Are America’s school buildings in bad shape?

Liz Goodwin
The Lookout

Last Thursday, President Obama called for $25 billion to modernize 35,000 of the country's aging school buildings as part of his $450 billion American Jobs Act plan. And regardless of the prospects for the passage of Obama's plan, it's worth asking: Does attending a run-down school affect students' achievement levels?

The average K-12 building in the United States is 40 years old, according to the nonprofit 21st Century School Fund; and the American Society of Civil Engineers gave the nation's public school buildings a D grade in 2009. It would cost at least $270 billion to bring the nation's schools into good repair, according to Valerie Strauss at the Washington Post.

And according to one analysis, the disrepair of the nation's schools is hurting kids' academic achievement.

The 21st Century School Fund released a report earlier this year claiming that an analysis of 20 studies showed "a positive correlation between the achievement of students and the condition of the school facility," after controlling for student demographics. The study found a correlation between shoddy school infrastructure and higher drop-out rates and lower attendance.

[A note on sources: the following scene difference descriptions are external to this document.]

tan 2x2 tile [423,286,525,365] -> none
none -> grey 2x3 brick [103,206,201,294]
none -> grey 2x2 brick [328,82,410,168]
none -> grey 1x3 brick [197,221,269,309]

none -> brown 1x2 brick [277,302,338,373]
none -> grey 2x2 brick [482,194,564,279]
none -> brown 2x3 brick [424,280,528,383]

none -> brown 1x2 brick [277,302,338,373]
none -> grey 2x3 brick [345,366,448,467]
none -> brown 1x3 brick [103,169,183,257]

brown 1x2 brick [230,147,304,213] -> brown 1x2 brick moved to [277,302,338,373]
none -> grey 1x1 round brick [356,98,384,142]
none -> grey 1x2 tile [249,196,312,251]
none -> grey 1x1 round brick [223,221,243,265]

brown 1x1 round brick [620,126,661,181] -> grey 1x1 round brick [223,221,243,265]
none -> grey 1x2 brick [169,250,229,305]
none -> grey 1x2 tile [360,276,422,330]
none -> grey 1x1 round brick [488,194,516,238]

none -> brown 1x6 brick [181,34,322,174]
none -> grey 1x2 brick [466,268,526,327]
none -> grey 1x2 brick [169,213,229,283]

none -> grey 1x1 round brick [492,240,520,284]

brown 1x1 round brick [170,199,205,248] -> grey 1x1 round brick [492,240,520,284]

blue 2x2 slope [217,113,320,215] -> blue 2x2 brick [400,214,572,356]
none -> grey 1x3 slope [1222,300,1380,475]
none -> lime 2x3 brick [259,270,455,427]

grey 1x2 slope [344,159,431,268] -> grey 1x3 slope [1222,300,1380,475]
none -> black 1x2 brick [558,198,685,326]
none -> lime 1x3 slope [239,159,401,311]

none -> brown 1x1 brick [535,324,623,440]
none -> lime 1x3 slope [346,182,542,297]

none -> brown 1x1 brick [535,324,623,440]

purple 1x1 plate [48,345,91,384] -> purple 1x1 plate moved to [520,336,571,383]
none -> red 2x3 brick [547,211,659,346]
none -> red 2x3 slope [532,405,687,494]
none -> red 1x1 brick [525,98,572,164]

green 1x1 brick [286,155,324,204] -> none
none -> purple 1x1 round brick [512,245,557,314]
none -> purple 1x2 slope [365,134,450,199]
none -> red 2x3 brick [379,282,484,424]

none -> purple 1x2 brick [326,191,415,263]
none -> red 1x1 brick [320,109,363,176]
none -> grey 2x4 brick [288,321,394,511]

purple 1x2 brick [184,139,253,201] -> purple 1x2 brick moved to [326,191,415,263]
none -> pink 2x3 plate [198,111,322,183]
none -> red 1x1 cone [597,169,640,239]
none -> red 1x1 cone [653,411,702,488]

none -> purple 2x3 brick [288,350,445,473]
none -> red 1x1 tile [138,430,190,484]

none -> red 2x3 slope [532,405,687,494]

"How can we expect our kids to do their best in places that are literally falling apart? This is America. Every child deserves a great school—and we can give it to them, if we act now," Obama said last week.

But not everyone is swayed by that argument.

House Committee on Education and the Workforce Chair John Kline (R-MN) blasted the plan, according to EdWeek. "More stimulus spending is not the right solution to our nation's job crisis," he said. "Common sense tells us that putting the federal government in the business of school construction will only lead to higher costs and more regulations."